-- EXERCISE PROMPT --
Lines in the data below that contain the word "position" are to be copied.
=== LISTED ENTRIES ===
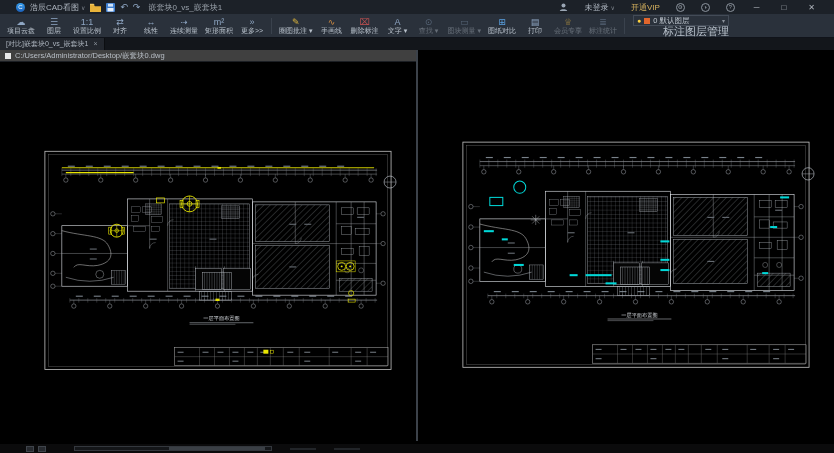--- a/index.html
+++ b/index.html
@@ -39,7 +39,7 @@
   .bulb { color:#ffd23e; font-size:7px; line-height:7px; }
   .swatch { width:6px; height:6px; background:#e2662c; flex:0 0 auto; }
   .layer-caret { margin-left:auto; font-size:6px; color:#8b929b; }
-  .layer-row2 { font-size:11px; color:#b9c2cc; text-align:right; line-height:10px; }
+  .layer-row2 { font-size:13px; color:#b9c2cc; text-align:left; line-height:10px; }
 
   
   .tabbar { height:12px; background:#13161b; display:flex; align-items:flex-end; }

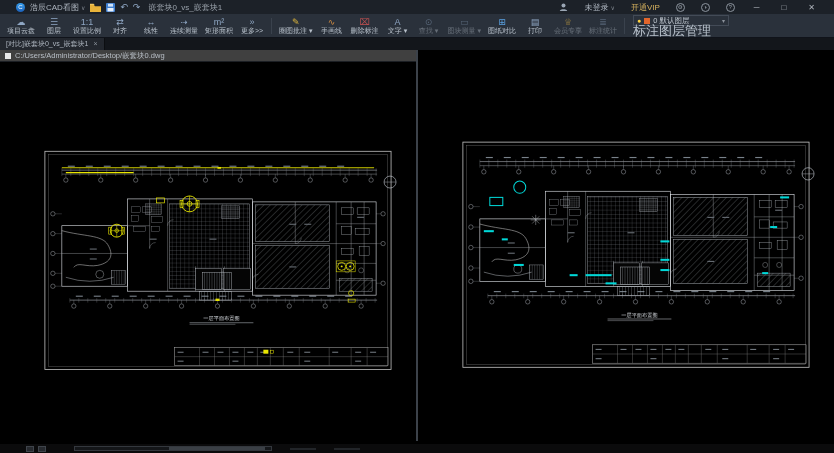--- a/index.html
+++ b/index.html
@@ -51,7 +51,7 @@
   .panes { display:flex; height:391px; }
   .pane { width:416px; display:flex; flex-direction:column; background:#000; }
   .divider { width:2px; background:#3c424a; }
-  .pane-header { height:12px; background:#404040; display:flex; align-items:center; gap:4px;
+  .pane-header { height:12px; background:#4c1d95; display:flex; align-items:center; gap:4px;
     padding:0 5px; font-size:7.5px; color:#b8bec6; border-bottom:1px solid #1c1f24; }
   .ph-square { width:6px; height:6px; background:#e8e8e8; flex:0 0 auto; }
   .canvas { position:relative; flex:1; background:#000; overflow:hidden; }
===
=== LISTED ENTRIES ===
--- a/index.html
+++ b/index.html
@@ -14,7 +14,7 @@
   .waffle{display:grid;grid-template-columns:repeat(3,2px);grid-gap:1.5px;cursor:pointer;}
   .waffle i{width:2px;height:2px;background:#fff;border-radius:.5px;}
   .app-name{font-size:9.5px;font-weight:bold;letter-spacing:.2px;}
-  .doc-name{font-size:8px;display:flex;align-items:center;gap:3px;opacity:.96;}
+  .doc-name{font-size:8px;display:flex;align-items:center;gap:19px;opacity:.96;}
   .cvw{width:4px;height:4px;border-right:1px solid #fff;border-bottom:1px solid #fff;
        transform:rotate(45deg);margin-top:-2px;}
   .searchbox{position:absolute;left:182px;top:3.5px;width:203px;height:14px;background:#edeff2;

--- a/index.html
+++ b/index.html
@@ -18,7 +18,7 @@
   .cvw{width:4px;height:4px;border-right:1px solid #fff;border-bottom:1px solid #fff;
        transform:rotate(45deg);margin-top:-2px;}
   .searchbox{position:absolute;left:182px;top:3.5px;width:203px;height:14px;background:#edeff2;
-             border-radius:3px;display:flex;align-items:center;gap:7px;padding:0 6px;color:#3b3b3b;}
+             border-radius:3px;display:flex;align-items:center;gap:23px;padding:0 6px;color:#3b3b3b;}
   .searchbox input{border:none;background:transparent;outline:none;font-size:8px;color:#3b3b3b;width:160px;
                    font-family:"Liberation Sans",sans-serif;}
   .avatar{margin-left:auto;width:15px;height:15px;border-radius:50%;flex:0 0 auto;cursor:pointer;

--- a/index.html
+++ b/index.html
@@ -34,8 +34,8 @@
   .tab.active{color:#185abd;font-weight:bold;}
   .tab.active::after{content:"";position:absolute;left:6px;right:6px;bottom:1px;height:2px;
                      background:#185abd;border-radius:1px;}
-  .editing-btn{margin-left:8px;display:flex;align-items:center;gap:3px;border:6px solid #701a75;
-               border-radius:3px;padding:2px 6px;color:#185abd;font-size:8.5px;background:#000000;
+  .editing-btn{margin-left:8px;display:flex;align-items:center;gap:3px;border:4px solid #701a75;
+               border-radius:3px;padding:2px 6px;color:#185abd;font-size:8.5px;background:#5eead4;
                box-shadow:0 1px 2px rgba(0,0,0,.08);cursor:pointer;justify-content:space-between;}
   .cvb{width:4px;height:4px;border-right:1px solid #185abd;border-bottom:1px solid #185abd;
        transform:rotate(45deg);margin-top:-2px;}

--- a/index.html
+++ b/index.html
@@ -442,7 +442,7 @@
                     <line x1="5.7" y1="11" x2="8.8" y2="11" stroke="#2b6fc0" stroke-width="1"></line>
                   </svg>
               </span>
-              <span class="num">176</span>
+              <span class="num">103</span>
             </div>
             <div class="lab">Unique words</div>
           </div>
===
-- WRITTEN ANSWER --
   .canvas { position:relative; flex:1; background:#000; overflow:hidden; }
   .searchbox{position:absolute;left:182px;top:3.5px;width:203px;height:14px;background:#edeff2;
   .searchbox{position:absolute;left:182px;top:3.5px;width:203px;height:14px;background:#edeff2;
   .tab.active::after{content:"";position:absolute;left:6px;right:6px;bottom:1px;height:2px;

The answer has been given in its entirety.